Saved entries
━━━━━━━━━━━━━━━━━━━━━━━━━━━━━━

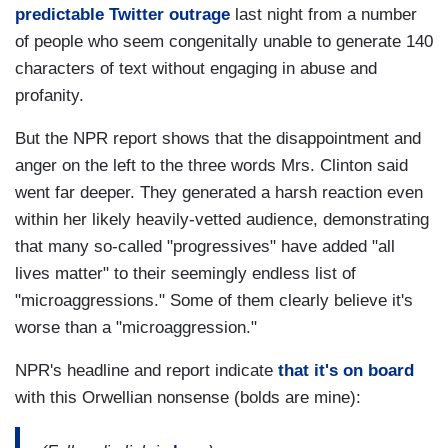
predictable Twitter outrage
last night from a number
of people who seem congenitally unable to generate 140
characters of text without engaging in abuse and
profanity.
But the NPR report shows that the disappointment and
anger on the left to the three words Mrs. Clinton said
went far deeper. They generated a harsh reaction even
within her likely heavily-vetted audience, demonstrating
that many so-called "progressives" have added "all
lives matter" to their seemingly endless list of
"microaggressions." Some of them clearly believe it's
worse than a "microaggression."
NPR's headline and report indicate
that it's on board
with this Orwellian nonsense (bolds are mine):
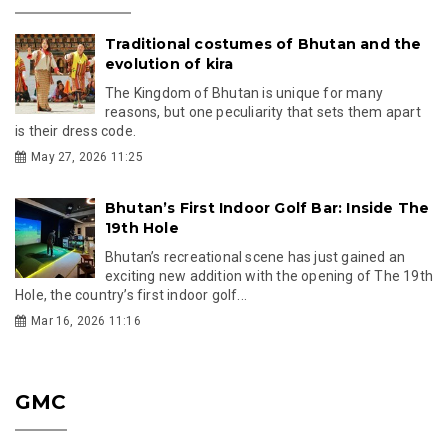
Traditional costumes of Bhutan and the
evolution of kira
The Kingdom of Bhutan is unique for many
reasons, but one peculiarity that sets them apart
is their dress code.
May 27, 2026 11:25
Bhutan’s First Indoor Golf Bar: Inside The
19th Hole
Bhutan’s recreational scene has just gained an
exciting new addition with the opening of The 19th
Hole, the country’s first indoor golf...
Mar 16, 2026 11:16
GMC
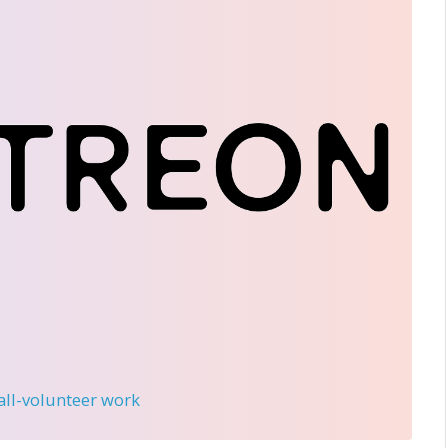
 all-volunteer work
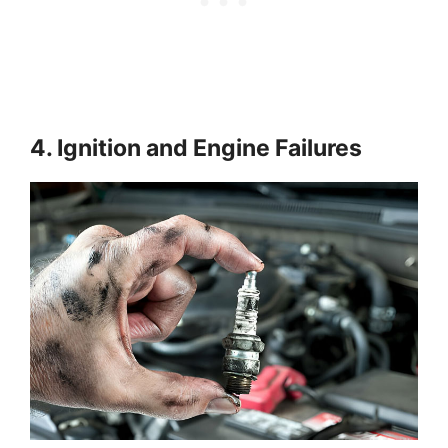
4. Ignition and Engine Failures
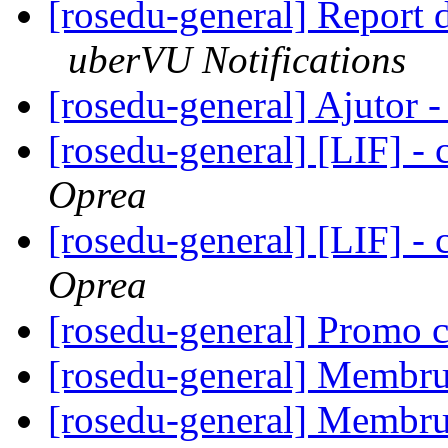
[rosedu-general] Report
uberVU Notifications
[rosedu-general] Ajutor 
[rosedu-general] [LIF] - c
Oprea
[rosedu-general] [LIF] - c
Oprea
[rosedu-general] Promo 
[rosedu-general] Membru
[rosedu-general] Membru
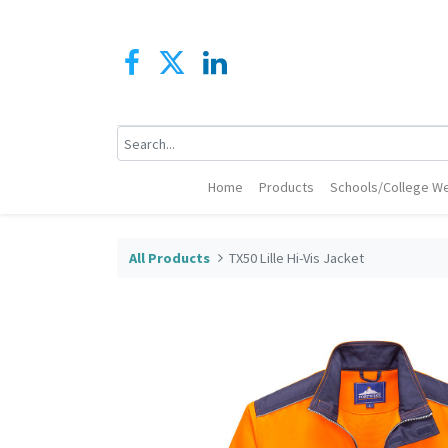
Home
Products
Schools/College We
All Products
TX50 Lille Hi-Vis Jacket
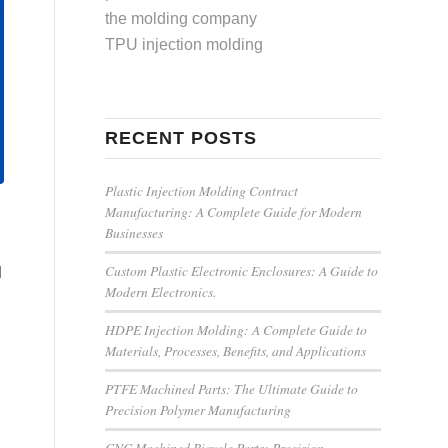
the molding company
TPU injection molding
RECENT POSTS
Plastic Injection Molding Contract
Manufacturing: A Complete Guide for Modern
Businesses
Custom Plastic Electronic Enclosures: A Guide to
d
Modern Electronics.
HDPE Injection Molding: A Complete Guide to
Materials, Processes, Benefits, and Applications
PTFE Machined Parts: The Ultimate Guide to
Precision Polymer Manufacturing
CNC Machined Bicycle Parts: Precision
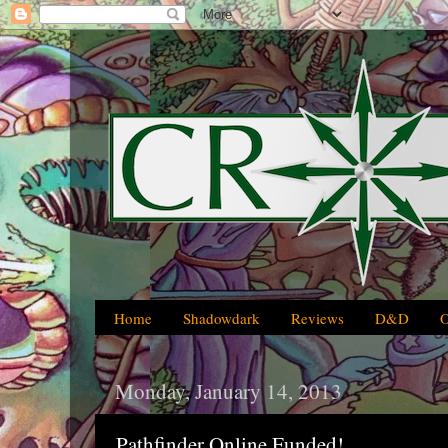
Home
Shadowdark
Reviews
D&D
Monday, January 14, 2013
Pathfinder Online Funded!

━━━━━━━━━━━━━━━━━━━━━━━━━━━━━━

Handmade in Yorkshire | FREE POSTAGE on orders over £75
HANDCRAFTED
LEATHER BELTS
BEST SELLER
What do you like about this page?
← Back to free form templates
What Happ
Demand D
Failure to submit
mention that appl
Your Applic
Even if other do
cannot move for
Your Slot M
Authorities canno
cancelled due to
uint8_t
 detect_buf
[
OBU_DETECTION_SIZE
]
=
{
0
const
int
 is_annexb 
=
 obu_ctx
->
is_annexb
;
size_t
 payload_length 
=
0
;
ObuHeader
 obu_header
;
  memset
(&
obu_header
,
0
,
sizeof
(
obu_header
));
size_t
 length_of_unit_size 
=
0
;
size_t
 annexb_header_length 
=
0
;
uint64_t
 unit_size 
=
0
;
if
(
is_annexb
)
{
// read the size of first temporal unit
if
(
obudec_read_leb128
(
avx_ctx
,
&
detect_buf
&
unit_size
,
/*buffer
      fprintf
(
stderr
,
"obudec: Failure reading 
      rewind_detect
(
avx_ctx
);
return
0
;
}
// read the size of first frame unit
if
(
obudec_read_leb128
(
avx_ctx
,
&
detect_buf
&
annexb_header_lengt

━━━━━━━━━━━━━━━━━━━━━━━━━━━━━━

**Work item**
Scan the entries for the word "Complete". Report each line that has it.

**Response to this task**
Manufacturing: A Complete Guide for Modern
HDPE Injection Molding: A Complete Guide to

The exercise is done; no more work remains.